Après avoir créé son Monsieur de Pourceaugnac au Théâtre de Caen fin 2015 puis emmené ses comédiens et la fine équipe de la compagnie des Arts Florissants dirigée par William Christie à Madrid ou Bilbao, Clément Hervieu Léger s’installe aux Bouffes du Nord pour 20 représentations hautes en couleurs, en rires et en chansons. La comédie-ballet, telle que l’avaient écrite Molière et Lully en 1669 se transforme, sous la houlette du pensionnaire du Français, en pétillante et virevoltante farce où rires et chants s’entremêlent pour le plus grand plaisir des spectateurs.
L’histoire, tout d’abord, reste fidèle aux thèmes favoris de Molière : un brave provincial, Mr de Pourceaugnac, vient à Paris pour épouser la jolie Julie, promise par son père Oronte à Pourceaugnac. Mais Julie aime Eraste et les jeunes amants mettent au point une ruse diabolique pour déjouer les plans du naïf bourgeois. A coup de faux médecins, d’amantes abandonnées fictives, de simili brigands, Pourceaugnac sera berné, trompé et n’aura plus d’autre choix que de retourner à Limoges déguisé en femme.

Photo Brigitte Enguerrand
C’est une belle alchimie qui lie les comédiens et chanteurs lyriques réunis par Clément Hervieu-Léger. Tous, dans une énergie virevoltante et débridée, s’en donnent à cœur joie et participent de concert à la farce étonnamment moderne de Molière. A commencer par Gilles Privat, formidable Pourceaugnac tour à tour sûr de lui, puis perdu pour finir totalement terrorisé, à qui le comédien donne un coté terriblement attachant malgré son ridicule grotesque copieusement raillé. Daniel San Pedro campe un Sbrigani délicieusement machiavélique et roublard, scapinement toinesque ou toinesquement scapin, au choix. Clémence Boué est une Nérine aussi rusée que son comparse, tandis que Juliette Léger (mutine Julie) et Guillaume Ravoire (romantique Eraste) sont des amants touchants et ingénus. Alain Trétout n’est pas en reste en Oronte dépassé et berné, tandis que Stéphane Facco campe un médecin aussi usurpateur que Diaforus ou Purgon le furent dans Le malade imaginaire.
Clément Hervieu-Léger situe l’intrigue dans le Paris des années 50 : jupes corolles et tailles de guêpe, corsaires, débardeurs jacquard et vestons courts ajoutent à la malice de cette jeunesse impertinente qui se fiche de ce provincial mal dégrossi mal affublé. Les décors, sont composés de panneaux manipulés à vue par les comédiens et l’on verra même arriver vélos ou carrément une vieille Simca 5. On pourrait être en Italie, aussi, tant les accents chantants que prennent les faux brigands ou fausses épouses laissent planer le doute, tant quelque intermède est chanté lui aussi en italien, tant la décontraction sereine et rieuse de cette jeunesse laisse planer un délicieux goût de dolce vita, qui plus est magnifiquement éclairé par Bertrand Couderc, dont on avait pu admirer le travail dans le Roméo et Juliette, de Eric Ruf au Français.

==================================================

### VOTRE TÂCHE
Poursuivez la critique du spectacle Monsieur de Pourceaugnac à partir de l'endroit où elle s'arrête. Les lignes ci-dessous proviennent d'une autre source.

Entrées de la collection:
==================================================

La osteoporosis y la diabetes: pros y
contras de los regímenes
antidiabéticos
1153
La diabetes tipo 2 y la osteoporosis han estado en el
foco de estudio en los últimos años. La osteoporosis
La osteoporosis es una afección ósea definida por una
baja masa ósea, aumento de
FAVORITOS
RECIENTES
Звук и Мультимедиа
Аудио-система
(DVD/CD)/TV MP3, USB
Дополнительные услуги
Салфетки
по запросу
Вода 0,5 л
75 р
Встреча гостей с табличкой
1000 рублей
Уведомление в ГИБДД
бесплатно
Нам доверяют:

==================================================

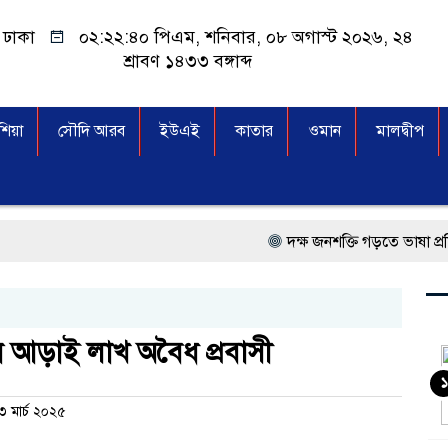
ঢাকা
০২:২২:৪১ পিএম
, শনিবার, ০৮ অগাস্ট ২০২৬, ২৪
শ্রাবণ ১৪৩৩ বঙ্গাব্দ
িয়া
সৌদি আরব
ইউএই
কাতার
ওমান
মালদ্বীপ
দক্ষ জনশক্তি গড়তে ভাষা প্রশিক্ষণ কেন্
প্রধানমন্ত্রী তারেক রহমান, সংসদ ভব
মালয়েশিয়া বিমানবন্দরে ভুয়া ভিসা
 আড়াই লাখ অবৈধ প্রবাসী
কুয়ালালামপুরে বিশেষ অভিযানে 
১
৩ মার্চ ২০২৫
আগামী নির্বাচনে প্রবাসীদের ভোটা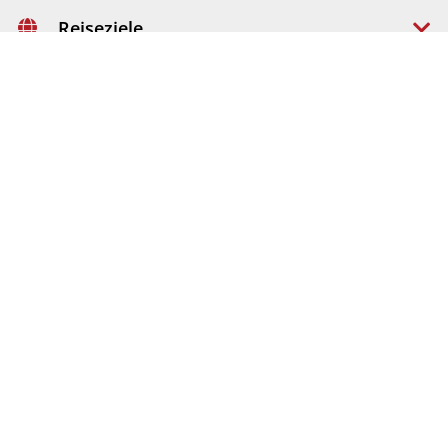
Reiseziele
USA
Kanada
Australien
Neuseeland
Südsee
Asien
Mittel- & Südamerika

==================================================

### RÉSULTAT OBTENU
Ce Monsieur de Pourceaugnac est donc une transposition énergique et vive qui mêle chants (les musiciens des Arts Florissants s’amusent visiblement à accompagner l’équipe des comédiens) satire (les thèmes chers à Molière sont bien là comme la raillerie de la médecine, de la bourgeoisie ou de l’avarice) et farce habilement modernisée (on verra des poireaux voler dans le public, les travestissements sont truculents) et, au final, provoque de francs éclats de rire dans le public.
On en sort le sourire aux lèvres, étourdi, fier que Molière suscite encore autant d’engouement et de plaisirs, heureux que cette joie communicative et pétaradante soit venue nous surprendre et nous ravir.
« Ne songeons qu’à nous réjouir, La grande affaire est le plaisir », fredonnent les personnages dans le dernier intermède. Réjouissons-nous donc de cette délicieuse comédie, et prenons-y le plus grand plaisir.
Monsieur de Pourceaugnac, Comédie-ballet de Molière et Lully
Théâtre des Bouffes du Nord, jusqu’au 9 juillet 2016
Mise en scène : Clément Hervieu-Léger
Avec : Gilles Privat, Alaint Trétout, Juliette Léger, Clémence Boué, Stéphane Facco, Guillaume Ravoire, Daniel San Pedro.
Les Musiciens des Arts Florissants : Erwin Aros (haute-contre), Matthieu Lécroart (baryton-basse), Cyril Costanzo (basse), Claire Debono (soprano)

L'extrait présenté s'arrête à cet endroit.